→ BRIEF
Retype the records word for word, starting with the line containing "Between Treasury and" and continuing through the end of the records. Leave the pictures out of your answer.

→ Chart comprehension data
┌──

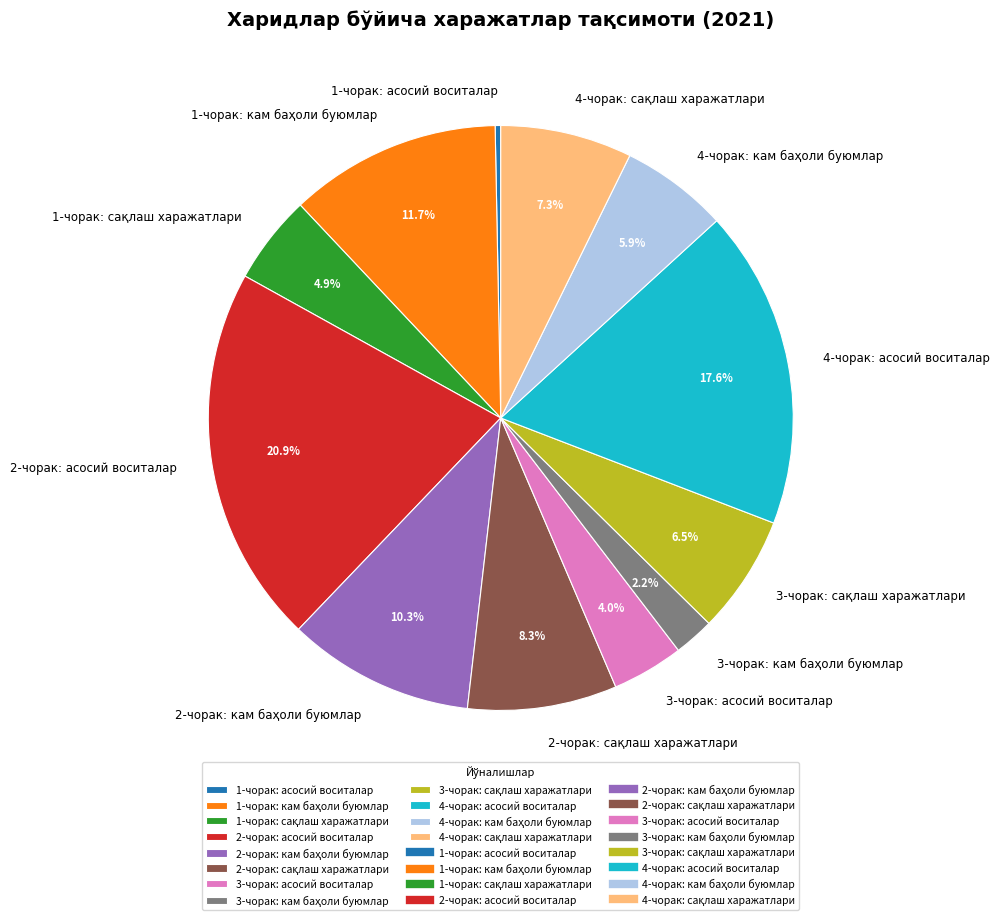

Is there any slice that represents more than half of the pie?

No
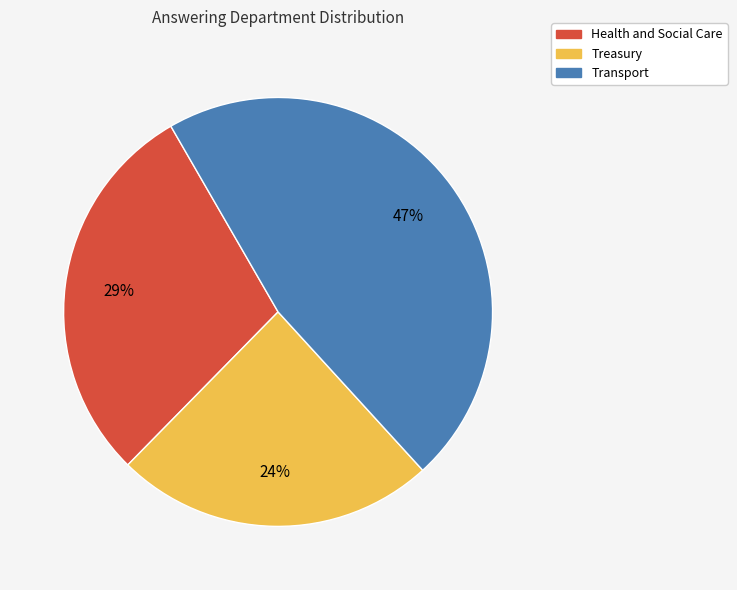

Between Treasury and Transport, which is larger?

Transport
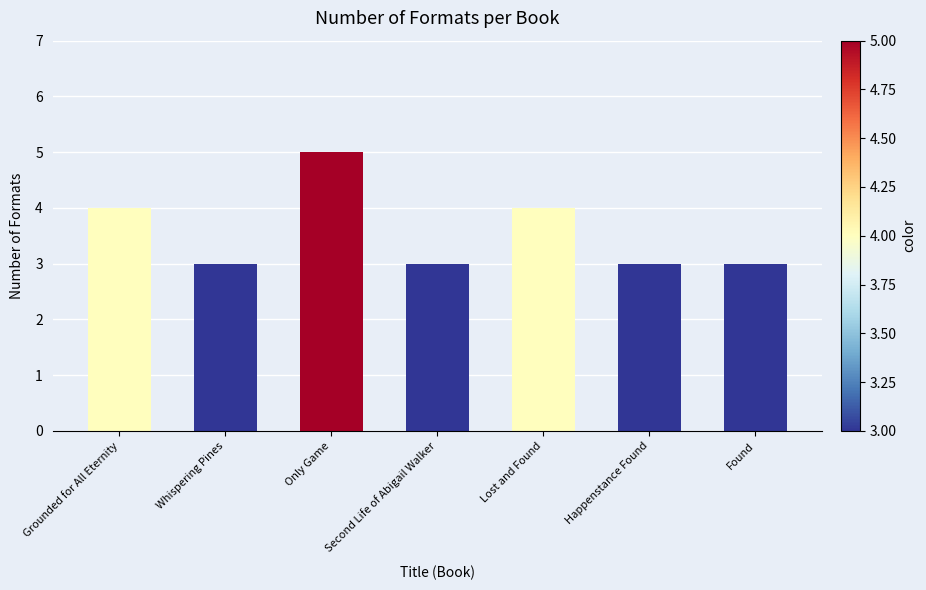

True or false: the data shows 4 at Lost and Found.

True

└──

→ WRITTEN RESPONSE
Between Treasury and Transport, which is larger?

Transport

True or false: the data shows 4 at Lost and Found.

True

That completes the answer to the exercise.